_SUPPLIED PASSAGE_
=-=-=-=-=

We awoke to tumultuous skies and waves crashing just below our balcony. After a near miss on breakfast—Helle and I failed to fill out the room service card out of fear of being too high maintenance; as it turns out, room service is the only way to get breakfast in the Monterey Bay Inn—we were served a delicious display of fruit, yogurt, bagels and lemon poppyseed cake. (Have I really become that blogger who tells you what she ate for her last meal?? I fear I just did.) Helle and I had both heard from multiple sources that we just couldn’t pass on the 17 Mile Drive while in the Monterey/Carmel vicinity, so we did a little anti-rain dance (it worked!) and headed through the heart of Carmel, which oddly enough resembled an Aspen-like ski town, and to the gated entrance to Pebble Beach.
Now, I grew up with a golf-obsessed father, and I don’t know where I thought Pebble Beach was, but Northern California was not it. And as rave reviews as we had gotten on 17 Mile Drive—well, from everyone but our homeless friend in Santa Cruz, who had actually given us the most valuable advice on not to bother, advice which we failed to take, but come on, would you have taken advice from a homeless man who likely never had the $9.25 to make it through the entrance?—neither of us were the slightest bit impressed. Sure, the houses were massive, and the few expanses of beach that were actually located in the area were pretty enough, but all-in-all, the remaining 300-something miles we drove along Highway 1 was much nicer.
I guess what I’m trying to say is if passing through the area, save the $9.25 for brunch at Walnut Avenue Cafe instead. We did meet another Crazy during a brief stop for a photo op, and I’d say she’s the spitting image of Lost‘s Rousseau, wild, disheveled hair and all. She was livid about two other tourists disturbing two neighboring sea lions during pupping, for which she called the cops on them and didn’t this just enrage me beyond belief and if not, why didn’t it, it should. I nodded politely, thought how she belonged back in Santa Cruz with Homeless Paul, and jumped back in the car with the excuse that it was freezing (it was — well, for California at least). (And no, I am not wearing denim on denim above; those are yoga pants, people!).

=-=-=-=-=

_RECORDS PROVIDED_
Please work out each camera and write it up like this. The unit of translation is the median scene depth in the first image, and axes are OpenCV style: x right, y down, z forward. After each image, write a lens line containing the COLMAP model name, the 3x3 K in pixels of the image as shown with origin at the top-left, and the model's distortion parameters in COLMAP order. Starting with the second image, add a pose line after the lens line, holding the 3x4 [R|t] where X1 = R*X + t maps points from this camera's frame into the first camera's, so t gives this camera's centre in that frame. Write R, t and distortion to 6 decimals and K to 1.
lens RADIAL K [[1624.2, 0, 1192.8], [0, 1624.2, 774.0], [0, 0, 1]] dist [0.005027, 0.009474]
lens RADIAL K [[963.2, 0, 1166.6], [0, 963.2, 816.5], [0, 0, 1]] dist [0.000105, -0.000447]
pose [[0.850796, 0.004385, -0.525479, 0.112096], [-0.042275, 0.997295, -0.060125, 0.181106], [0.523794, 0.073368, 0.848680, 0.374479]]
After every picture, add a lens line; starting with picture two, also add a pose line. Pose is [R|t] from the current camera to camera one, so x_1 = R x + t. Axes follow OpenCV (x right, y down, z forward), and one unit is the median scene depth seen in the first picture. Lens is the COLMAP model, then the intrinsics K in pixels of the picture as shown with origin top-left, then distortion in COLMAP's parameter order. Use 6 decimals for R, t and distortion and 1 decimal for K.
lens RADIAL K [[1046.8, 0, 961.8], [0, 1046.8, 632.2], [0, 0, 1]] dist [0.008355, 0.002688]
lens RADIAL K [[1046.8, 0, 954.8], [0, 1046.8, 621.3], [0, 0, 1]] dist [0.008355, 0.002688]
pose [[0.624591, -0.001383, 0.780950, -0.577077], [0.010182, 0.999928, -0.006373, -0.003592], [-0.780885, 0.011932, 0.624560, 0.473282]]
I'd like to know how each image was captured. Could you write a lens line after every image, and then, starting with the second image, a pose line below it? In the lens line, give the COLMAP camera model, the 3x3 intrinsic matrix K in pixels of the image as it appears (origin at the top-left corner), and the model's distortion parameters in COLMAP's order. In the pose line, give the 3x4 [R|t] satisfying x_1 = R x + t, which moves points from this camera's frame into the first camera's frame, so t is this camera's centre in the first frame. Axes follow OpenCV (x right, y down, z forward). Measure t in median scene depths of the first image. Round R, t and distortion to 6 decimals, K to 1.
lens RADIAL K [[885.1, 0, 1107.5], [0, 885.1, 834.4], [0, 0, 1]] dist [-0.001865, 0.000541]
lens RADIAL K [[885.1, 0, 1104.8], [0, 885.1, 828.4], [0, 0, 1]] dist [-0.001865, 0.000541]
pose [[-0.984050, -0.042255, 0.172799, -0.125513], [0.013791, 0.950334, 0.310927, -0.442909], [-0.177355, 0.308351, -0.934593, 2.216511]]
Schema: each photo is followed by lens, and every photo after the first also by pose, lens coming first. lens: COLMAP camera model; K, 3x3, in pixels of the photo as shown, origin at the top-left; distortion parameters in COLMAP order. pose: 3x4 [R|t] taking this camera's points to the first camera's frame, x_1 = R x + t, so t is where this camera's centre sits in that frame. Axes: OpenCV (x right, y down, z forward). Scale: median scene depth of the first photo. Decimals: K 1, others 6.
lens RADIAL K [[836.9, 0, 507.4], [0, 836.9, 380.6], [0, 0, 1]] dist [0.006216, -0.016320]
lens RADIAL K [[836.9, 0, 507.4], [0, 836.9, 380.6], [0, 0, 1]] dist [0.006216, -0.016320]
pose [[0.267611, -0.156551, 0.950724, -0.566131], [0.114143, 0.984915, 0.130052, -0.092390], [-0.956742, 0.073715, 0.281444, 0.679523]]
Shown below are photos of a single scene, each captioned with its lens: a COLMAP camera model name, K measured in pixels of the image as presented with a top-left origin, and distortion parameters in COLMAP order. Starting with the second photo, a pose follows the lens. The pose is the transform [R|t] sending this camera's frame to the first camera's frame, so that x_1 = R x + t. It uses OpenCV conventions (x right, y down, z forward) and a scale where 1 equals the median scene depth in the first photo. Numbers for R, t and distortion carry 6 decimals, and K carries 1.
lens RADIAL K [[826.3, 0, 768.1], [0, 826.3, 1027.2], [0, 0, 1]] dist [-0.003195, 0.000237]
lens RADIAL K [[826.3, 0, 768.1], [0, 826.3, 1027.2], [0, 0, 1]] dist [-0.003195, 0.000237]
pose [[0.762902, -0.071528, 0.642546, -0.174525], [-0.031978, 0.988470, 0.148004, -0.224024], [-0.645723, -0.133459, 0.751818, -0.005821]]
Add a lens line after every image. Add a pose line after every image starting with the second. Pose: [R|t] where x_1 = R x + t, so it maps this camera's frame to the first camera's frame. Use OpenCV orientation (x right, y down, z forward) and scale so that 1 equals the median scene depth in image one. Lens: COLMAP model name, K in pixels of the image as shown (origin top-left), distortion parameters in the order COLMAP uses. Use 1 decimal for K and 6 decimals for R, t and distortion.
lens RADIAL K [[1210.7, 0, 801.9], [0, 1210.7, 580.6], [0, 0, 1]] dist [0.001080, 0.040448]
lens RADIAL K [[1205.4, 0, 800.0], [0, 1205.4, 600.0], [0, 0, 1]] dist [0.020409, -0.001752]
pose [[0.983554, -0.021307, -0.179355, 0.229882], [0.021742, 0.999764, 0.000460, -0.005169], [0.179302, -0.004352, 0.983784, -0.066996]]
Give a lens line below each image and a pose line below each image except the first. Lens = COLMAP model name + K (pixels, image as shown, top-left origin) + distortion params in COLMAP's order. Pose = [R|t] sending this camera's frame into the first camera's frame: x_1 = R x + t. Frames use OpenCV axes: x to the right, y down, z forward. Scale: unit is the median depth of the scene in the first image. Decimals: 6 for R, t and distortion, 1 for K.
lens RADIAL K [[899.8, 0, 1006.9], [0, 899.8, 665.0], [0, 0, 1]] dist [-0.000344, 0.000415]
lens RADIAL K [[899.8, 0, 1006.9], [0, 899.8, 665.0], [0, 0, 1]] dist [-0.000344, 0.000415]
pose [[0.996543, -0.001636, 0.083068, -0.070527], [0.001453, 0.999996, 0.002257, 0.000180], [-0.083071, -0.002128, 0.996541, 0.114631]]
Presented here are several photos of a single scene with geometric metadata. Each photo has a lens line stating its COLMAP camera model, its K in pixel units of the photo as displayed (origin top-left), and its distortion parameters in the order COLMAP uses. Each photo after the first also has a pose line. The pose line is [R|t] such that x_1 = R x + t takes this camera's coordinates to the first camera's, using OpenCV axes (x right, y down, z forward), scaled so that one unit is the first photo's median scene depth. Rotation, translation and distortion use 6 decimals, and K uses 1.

=-=-=-=-=

_DESCRIPTION OF THE TASK_
Quote the post about driving 17 Mile Drive word for word, starting at "Now, I grew" and ending at "was much nicer.". This material was taken from a different source than the post.

_OUTPUT OF THE EXERCISE_
Now, I grew up with a golf-obsessed father, and I don’t know where I thought Pebble Beach was, but Northern California was not it. And as rave reviews as we had gotten on 17 Mile Drive—well, from everyone but our homeless friend in Santa Cruz, who had actually given us the most valuable advice on not to bother, advice which we failed to take, but come on, would you have taken advice from a homeless man who likely never had the $9.25 to make it through the entrance?—neither of us were the slightest bit impressed. Sure, the houses were massive, and the few expanses of beach that were actually located in the area were pretty enough, but all-in-all, the remaining 300-something miles we drove along Highway 1 was much nicer.